A poison packet can target several layers.

7.1 Poisoning the Classifier

The attacker wants the system to mislabel a page, file, workflow, or session. Examples include a phishing page that includes hidden benign claims, a fake login page with neutral DOM text, a page that changes after inspection, a QR page that moves the user to an uninspected credential flow, a Unicode spoof, or an oversized DOM that forces fallback behavior.

For analysts, every allowed decision should be explainable. For red teams, these are false-negative tests. For developers, DOM, screenshot, URL, redirect behavior, and form intent should be compared. For stakeholders, the business question is whether the control can explain decisions under adversarial conditions.

7.2 Poisoning the Evidence

A browser-safe AI system may produce screenshots, summaries, verdicts, risk labels, SIEM events, support artifacts, and analyst notes. If those artifacts are incomplete or misleading, the investigation can go in the wrong direction.
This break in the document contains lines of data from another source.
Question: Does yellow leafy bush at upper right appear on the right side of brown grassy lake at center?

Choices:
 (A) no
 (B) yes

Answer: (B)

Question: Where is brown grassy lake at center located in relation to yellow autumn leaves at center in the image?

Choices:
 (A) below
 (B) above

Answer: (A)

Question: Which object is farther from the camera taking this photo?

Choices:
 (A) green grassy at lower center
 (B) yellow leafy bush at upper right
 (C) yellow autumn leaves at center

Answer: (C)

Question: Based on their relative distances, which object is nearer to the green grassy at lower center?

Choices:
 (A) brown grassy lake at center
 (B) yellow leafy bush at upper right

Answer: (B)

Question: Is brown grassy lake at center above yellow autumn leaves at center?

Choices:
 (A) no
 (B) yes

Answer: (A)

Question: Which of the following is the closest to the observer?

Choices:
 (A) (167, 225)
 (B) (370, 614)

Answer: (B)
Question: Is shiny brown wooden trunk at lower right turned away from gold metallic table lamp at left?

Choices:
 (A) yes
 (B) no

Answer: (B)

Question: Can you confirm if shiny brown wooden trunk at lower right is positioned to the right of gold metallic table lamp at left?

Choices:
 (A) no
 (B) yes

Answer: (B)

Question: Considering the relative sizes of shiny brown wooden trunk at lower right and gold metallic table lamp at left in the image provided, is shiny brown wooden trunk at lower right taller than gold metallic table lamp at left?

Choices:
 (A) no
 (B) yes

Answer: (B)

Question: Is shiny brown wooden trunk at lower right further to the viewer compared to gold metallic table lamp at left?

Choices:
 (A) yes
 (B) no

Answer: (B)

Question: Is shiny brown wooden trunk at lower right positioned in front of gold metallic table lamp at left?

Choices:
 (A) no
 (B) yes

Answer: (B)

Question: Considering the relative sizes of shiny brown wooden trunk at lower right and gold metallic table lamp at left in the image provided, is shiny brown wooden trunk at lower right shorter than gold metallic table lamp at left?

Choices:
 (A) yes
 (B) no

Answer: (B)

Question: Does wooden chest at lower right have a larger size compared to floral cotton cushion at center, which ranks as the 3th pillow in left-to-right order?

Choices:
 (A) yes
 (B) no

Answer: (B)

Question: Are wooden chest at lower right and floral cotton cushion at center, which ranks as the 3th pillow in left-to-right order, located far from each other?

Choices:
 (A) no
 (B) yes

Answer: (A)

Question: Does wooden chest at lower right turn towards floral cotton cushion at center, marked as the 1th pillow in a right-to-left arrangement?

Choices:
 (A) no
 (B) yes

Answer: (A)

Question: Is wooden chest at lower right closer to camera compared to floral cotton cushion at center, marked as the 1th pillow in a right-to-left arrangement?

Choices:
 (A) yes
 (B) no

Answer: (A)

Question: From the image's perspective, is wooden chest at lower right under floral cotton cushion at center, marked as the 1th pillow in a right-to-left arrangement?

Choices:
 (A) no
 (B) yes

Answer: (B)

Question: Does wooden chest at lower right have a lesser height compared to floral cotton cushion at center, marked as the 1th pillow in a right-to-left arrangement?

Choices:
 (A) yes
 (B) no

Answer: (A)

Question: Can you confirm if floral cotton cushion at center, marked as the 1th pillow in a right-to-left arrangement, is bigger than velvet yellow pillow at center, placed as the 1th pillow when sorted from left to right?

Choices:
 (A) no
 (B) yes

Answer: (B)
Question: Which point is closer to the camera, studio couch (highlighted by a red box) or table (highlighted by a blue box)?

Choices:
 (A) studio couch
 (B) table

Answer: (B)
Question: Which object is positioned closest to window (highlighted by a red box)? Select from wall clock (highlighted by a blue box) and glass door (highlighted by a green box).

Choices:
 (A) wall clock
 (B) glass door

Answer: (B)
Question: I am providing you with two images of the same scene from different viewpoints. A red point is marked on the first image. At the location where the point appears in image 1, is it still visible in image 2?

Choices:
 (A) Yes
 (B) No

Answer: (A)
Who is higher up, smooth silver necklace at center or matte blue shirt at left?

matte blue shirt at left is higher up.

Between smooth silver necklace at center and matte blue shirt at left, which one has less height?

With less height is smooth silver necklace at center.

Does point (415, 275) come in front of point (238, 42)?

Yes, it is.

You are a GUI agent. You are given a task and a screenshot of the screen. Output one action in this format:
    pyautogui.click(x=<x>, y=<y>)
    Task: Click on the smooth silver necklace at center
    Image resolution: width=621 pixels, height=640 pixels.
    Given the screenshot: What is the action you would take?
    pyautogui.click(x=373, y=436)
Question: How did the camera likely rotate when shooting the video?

Examples include a page that renders one message to the user and another to inspection, a DOM snapshot that omits visible deception, a screenshot captured before delayed content appears, a model summary that downplays credential requests, or a support bundle containing session tokens.

7.3 Poisoning the Policy Path

If AI output influences enforcement, a poison packet may shape whether the system allows, blocks, isolates, warns, restricts, escalates, or suppresses a page. Model output should not be policy. The model may provide classification. Policy code should decide enforcement.

7.4 Poisoning the Data Handling Path

Browser-safe AI may process sensitive artifacts. Screenshots may contain names, documents, account identifiers, and internal data. DOM snapshots may contain hidden fields. HAR files and support bundles may contain session material. A poison packet may cause sensitive data to be captured, retained, summarized, forwarded, or exposed.

7.5 Poisoning the Feedback Loop

Some systems use analyst feedback, user reports, allowlists, blocklists, or exception approvals to improve future outcomes. That feedback path is valuable, but it can become a poisoning path. Repeated false positive reports, social engineering through exception requests, manipulated analyst summaries, and permanent policy exceptions can create durable bypasses.

7.6 Practical Test Categories

A validation program should include hidden DOM instruction pages, CSS-hidden content pages, screenshot-visible instruction pages, SVG metadata pages, alt-text manipulation pages, accessibility-tree mismatch pages, DOM versus screenshot disagreement pages, delayed credential forms, QR workflow escape pages, Unicode and homograph spoof pages, oversized DOM stress pages, malformed metadata pages, fake login pages using seeded credentials, fake file-sharing pages using inert files, and exception-workflow manipulation tests.

7.7 Defensive Principle

The browser is a hostile input channel.

A poison packet is how that hostility is packaged for the AI era.

The safest rule is:

Hostile content should not be able to silently control classification, evidence, policy, data handling, or future tuning.